Exercise.
Every line below should be copied exactly; drop the pictures.
━━━ Supplied entries ━━━
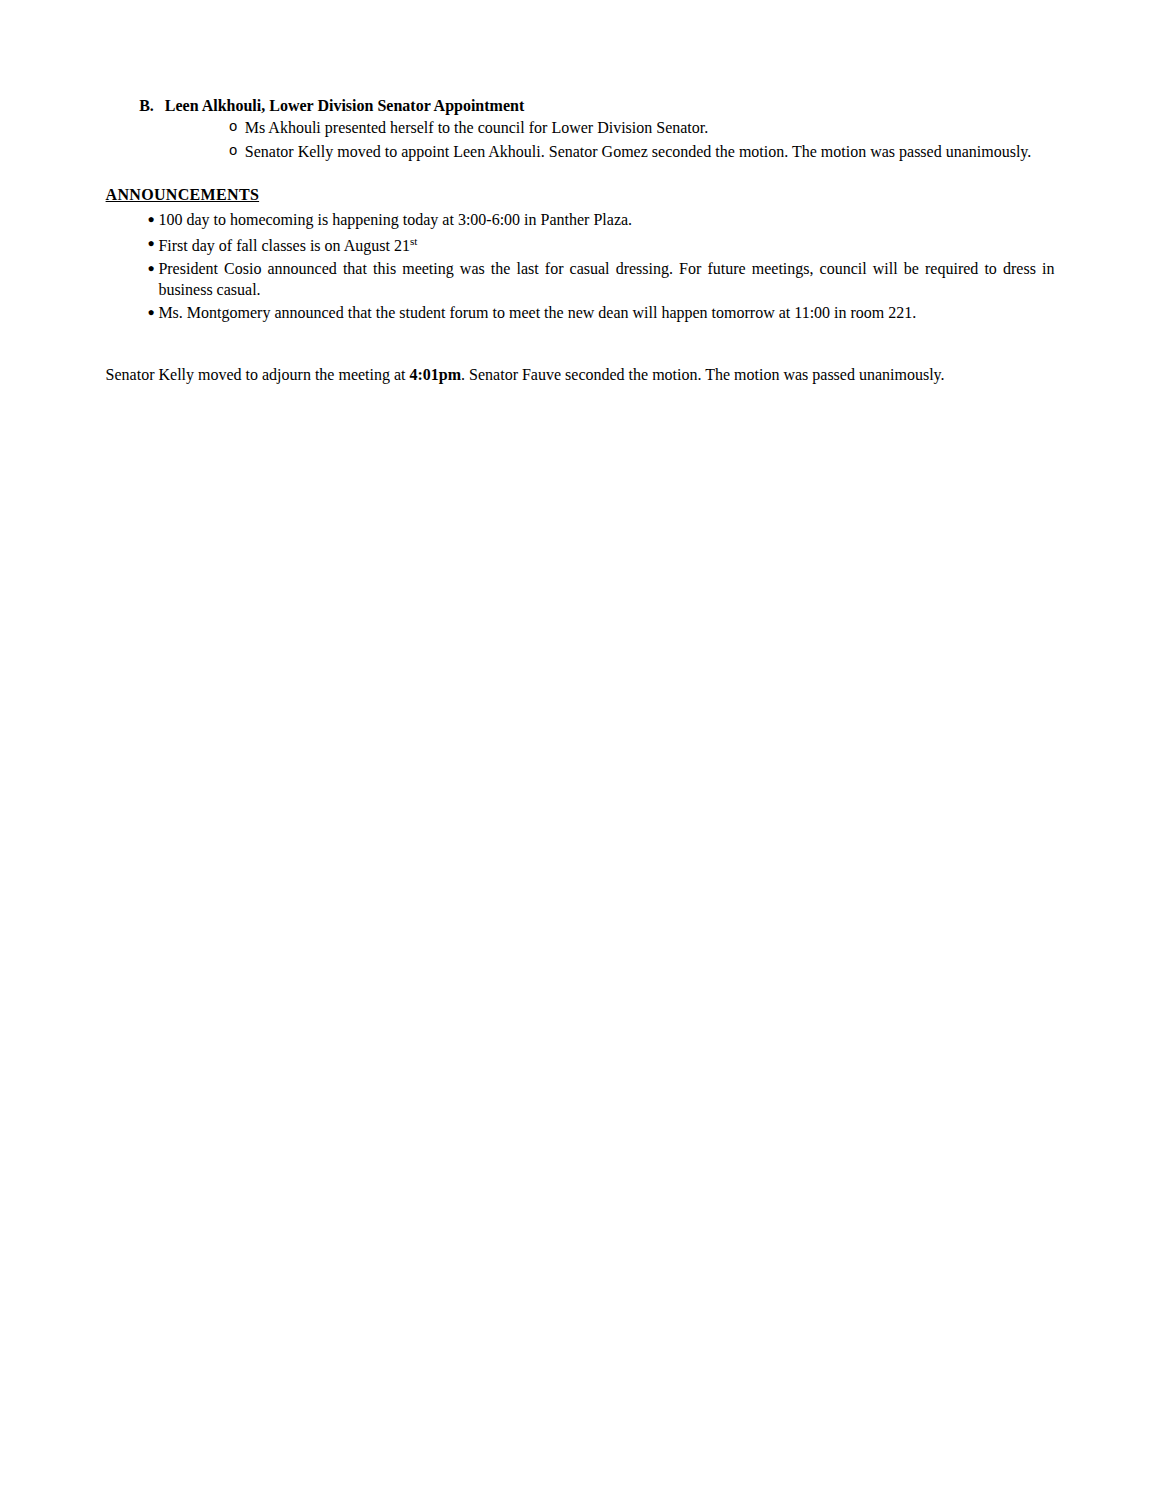B. Leen Alkhouli, Lower Division Senator Appointment
Ms Akhouli presented herself to the council for Lower Division Senator.
Senator Kelly moved to appoint Leen Akhouli. Senator Gomez seconded the motion. The motion was passed unanimously.
ANNOUNCEMENTS
100 day to homecoming is happening today at 3:00-6:00 in Panther Plaza.
First day of fall classes is on August 21st
President Cosio announced that this meeting was the last for casual dressing. For future meetings, council will be required to dress in business casual.
Ms. Montgomery announced that the student forum to meet the new dean will happen tomorrow at 11:00 in room 221.
Senator Kelly moved to adjourn the meeting at 4:01pm. Senator Fauve seconded the motion. The motion was passed unanimously.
━━━
Result for this exercise.
B. Leen Alkhouli, Lower Division Senator Appointment
Ms Akhouli presented herself to the council for Lower Division Senator.
Senator Kelly moved to appoint Leen Akhouli. Senator Gomez seconded the motion. The motion was passed unanimously.
ANNOUNCEMENTS
100 day to homecoming is happening today at 3:00-6:00 in Panther Plaza.
First day of fall classes is on August 21st
President Cosio announced that this meeting was the last for casual dressing. For future meetings, council will be required to dress in business casual.
Ms. Montgomery announced that the student forum to meet the new dean will happen tomorrow at 11:00 in room 221.
Senator Kelly moved to adjourn the meeting at 4:01pm. Senator Fauve seconded the motion. The motion was passed unanimously.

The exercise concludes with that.